_Supplied material:_
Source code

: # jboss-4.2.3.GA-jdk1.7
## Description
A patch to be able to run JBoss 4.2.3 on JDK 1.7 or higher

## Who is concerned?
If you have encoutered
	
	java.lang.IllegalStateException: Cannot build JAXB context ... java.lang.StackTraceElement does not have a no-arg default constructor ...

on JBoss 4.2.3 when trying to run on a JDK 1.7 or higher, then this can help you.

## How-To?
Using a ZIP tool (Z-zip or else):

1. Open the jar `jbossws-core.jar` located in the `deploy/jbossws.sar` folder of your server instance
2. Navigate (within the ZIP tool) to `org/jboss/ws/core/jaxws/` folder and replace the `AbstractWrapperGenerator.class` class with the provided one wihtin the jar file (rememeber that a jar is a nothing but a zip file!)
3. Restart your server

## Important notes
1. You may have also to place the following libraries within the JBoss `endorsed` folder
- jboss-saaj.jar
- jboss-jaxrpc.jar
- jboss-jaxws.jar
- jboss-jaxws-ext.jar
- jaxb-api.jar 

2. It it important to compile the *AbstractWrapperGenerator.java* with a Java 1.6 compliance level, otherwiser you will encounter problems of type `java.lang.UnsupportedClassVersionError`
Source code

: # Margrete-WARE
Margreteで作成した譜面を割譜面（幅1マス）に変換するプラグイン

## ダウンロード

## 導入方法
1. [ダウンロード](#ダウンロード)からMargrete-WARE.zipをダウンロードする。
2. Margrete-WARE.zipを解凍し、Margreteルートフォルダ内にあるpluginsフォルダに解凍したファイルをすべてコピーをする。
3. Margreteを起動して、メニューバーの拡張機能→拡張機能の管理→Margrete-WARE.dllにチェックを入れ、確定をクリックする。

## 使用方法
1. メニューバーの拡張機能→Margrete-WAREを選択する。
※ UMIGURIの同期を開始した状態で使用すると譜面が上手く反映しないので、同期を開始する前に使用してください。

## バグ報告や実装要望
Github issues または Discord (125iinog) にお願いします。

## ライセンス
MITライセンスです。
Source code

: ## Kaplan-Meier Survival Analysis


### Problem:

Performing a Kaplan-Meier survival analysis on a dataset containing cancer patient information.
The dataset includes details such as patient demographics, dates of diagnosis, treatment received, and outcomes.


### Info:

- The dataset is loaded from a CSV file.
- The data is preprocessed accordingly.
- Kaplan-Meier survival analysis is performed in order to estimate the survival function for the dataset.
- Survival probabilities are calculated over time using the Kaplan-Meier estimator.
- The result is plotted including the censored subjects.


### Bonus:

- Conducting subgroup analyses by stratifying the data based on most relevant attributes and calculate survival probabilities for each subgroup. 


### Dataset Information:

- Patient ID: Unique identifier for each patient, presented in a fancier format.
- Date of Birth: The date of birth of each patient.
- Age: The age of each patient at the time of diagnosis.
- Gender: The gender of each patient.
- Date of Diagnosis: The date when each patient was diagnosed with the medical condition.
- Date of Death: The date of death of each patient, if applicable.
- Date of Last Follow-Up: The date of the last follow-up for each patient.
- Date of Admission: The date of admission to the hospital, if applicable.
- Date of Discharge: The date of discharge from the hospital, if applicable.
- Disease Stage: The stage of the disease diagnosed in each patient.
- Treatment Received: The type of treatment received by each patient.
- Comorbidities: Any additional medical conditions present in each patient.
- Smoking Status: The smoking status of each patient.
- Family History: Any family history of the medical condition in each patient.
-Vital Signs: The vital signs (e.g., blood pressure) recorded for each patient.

--

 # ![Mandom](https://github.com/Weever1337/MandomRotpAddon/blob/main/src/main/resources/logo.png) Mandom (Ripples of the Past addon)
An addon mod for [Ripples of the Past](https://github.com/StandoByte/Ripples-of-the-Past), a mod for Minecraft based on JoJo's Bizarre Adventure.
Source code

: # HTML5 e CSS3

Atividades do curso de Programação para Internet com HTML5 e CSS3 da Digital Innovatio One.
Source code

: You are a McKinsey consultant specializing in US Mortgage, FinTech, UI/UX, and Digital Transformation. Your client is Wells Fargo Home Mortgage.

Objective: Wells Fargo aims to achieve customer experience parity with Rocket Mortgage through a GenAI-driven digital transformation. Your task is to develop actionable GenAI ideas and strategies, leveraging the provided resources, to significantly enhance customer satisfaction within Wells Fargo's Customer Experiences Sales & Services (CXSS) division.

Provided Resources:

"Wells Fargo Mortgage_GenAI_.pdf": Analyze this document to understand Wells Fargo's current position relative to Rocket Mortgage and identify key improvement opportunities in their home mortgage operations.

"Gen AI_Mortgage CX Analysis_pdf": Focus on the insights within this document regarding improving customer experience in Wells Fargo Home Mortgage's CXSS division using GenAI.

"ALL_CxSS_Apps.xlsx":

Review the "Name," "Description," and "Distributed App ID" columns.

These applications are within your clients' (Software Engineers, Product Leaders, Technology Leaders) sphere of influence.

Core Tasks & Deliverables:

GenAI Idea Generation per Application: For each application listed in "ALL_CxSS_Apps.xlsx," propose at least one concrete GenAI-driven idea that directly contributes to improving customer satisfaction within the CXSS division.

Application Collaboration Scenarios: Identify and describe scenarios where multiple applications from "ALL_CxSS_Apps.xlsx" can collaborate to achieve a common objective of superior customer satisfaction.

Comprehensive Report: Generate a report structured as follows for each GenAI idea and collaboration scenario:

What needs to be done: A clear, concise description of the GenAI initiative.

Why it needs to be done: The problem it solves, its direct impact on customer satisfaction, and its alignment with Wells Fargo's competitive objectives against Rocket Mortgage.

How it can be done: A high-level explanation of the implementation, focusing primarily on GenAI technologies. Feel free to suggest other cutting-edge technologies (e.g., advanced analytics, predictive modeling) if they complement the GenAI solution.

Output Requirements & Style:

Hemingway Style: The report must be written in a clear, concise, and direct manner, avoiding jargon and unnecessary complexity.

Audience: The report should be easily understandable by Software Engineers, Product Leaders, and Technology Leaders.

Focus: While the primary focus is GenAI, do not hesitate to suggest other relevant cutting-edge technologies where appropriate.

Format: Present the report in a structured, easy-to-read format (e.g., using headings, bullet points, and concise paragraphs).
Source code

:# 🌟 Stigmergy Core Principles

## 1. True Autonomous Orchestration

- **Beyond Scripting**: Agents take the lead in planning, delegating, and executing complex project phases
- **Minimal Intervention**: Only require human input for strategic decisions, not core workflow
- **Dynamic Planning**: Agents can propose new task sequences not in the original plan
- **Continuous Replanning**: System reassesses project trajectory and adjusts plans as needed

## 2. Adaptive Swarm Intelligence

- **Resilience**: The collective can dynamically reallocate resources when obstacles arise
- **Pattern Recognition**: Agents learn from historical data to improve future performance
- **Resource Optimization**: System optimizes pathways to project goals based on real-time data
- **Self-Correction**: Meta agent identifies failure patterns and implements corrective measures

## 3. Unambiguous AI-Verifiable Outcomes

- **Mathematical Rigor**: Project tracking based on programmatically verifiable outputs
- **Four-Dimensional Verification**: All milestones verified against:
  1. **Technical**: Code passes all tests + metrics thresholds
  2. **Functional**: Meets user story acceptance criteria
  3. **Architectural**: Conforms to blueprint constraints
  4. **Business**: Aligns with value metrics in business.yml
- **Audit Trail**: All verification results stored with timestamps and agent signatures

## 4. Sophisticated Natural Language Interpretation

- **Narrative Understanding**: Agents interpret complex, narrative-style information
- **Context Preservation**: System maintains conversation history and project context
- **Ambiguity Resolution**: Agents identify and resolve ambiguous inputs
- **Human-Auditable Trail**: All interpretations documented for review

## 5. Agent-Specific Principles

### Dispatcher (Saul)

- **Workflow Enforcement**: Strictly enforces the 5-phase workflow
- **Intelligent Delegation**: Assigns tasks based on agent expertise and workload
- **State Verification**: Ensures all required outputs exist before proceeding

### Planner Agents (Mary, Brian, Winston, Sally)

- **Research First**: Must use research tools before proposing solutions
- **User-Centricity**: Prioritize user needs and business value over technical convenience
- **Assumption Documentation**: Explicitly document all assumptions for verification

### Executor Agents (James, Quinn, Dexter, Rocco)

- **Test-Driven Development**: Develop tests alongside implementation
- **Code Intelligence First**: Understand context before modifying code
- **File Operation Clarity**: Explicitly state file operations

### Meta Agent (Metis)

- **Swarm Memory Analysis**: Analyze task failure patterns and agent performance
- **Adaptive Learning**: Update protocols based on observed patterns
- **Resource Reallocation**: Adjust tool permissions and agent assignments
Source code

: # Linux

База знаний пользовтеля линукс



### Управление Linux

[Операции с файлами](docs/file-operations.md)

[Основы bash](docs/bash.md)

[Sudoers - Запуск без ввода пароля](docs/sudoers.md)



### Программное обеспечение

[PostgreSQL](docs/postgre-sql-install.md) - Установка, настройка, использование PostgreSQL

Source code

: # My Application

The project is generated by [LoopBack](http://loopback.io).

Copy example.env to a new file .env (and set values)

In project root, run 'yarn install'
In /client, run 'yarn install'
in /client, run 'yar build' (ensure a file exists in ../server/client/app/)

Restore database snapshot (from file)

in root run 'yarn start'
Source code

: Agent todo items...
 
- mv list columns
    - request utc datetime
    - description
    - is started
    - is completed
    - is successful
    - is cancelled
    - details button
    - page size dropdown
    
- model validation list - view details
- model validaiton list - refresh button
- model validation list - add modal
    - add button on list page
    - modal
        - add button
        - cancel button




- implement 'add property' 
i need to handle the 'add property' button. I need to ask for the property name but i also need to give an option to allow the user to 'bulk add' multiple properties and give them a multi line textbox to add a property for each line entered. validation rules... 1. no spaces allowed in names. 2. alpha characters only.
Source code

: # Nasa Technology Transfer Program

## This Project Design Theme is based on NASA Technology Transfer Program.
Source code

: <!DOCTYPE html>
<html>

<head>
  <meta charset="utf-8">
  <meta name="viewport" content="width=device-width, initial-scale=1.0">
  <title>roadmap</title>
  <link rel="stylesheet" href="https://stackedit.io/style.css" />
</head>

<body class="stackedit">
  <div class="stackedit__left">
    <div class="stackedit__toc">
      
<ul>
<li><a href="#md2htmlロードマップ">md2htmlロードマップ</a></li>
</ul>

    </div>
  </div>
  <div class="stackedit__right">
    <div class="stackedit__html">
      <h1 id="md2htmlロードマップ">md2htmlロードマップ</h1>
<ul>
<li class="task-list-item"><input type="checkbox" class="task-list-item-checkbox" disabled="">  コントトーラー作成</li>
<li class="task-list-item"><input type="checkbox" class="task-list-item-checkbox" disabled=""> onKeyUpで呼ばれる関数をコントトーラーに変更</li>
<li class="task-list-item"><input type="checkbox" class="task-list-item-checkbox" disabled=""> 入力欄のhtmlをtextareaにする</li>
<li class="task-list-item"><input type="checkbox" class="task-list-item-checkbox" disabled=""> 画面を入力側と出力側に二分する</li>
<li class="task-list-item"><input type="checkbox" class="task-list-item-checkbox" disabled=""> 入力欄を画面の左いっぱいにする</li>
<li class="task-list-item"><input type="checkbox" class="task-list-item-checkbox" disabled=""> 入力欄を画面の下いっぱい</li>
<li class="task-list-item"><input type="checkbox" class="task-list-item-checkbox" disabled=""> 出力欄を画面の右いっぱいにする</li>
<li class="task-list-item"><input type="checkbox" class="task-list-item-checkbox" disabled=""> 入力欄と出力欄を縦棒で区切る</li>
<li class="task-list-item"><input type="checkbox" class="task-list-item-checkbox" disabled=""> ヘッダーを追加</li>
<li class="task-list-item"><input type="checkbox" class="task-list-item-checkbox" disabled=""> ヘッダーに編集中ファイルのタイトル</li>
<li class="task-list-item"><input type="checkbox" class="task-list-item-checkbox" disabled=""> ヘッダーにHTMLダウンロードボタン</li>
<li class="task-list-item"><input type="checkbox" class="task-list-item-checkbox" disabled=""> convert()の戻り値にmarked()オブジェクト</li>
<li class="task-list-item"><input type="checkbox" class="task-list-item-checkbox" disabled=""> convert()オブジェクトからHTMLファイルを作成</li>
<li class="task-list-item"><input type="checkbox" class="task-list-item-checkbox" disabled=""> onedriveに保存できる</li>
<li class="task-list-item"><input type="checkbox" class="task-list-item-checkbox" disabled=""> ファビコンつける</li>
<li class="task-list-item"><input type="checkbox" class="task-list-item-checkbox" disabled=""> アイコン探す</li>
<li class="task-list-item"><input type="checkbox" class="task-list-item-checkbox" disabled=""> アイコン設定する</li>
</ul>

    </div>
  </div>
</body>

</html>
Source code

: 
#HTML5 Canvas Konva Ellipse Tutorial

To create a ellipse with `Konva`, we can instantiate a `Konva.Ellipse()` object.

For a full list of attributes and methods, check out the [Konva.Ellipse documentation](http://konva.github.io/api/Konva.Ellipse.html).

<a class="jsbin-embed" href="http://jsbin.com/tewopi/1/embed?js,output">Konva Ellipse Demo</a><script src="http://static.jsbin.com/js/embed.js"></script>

==

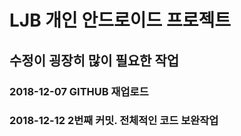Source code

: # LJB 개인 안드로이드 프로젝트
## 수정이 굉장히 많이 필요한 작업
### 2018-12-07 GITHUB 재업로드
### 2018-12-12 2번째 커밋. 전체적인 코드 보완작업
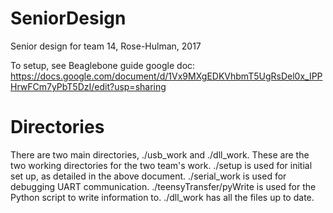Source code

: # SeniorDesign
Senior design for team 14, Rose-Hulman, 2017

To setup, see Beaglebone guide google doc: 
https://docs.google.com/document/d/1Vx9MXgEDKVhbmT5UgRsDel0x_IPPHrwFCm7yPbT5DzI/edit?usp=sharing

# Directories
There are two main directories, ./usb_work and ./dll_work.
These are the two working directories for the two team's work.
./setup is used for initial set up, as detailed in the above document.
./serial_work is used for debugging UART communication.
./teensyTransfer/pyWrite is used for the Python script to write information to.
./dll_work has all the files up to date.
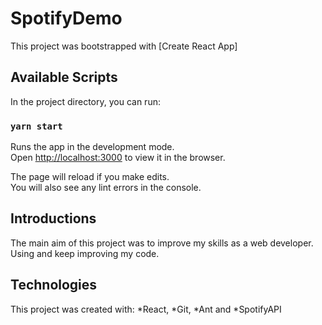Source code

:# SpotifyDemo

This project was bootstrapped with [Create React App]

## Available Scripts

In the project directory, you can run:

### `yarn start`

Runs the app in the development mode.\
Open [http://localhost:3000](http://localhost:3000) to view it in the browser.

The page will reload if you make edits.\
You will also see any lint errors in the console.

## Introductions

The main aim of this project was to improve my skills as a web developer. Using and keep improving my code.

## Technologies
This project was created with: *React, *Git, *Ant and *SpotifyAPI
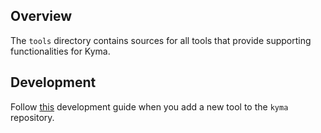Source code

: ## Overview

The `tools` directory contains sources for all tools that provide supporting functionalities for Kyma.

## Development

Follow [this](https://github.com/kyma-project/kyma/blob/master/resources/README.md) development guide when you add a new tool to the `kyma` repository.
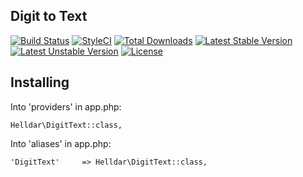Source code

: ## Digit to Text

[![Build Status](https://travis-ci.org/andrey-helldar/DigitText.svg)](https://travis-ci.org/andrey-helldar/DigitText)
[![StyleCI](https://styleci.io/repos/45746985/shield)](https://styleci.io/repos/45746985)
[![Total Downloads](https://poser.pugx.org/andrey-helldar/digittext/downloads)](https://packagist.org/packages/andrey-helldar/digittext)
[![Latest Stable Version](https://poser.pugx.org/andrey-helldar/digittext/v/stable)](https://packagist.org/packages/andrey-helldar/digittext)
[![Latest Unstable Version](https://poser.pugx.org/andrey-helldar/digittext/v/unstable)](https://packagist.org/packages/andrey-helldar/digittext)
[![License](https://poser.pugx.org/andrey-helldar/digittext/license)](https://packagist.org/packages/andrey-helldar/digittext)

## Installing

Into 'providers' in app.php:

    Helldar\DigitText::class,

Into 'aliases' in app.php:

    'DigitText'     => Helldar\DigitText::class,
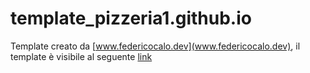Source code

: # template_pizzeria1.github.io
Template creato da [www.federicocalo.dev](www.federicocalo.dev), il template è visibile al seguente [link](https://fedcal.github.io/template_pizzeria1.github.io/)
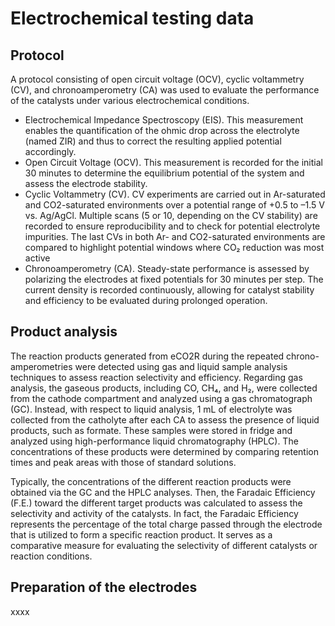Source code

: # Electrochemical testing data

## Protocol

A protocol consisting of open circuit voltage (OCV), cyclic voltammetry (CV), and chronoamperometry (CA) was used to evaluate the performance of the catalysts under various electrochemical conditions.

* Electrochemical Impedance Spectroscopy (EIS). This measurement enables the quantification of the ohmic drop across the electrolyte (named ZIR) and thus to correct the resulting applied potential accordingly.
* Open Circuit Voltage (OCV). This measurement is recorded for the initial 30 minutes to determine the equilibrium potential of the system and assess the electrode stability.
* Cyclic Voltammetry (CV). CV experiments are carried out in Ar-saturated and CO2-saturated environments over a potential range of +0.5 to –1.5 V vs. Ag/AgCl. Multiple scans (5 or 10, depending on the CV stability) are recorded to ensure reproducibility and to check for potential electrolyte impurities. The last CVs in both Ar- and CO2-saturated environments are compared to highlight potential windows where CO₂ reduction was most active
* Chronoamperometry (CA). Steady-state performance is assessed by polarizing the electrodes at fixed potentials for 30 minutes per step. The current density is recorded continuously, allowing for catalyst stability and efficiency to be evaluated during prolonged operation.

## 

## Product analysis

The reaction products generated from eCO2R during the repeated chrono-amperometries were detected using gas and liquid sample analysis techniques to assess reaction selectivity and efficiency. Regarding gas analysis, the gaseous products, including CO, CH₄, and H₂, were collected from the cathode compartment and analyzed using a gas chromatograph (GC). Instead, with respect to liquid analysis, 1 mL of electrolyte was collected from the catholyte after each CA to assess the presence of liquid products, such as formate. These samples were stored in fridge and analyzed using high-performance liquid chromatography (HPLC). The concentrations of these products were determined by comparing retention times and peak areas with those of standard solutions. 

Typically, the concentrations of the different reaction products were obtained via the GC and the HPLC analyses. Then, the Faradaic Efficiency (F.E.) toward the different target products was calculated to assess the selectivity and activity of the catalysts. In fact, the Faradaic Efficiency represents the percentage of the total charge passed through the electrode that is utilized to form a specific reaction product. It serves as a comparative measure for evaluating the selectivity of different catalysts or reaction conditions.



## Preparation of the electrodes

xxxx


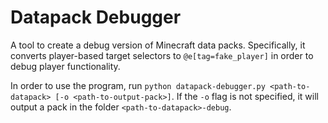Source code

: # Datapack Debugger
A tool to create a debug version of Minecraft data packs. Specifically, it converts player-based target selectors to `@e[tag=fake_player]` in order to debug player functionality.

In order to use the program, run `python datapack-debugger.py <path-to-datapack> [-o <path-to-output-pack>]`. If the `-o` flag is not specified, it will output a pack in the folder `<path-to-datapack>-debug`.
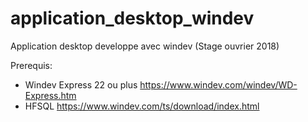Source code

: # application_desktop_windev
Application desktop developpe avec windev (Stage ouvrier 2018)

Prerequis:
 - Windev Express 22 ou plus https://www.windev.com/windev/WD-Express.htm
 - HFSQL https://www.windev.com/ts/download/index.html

_What you should do:_ Locate every line in the three blocks of records above that contains the string "メニューバーの拡張機能", and copy each such line. The match is case-sensitive.

_Reply:_
3. Margreteを起動して、メニューバーの拡張機能→拡張機能の管理→Margrete-WARE.dllにチェックを入れ、確定をクリックする。
1. メニューバーの拡張機能→Margrete-WAREを選択する。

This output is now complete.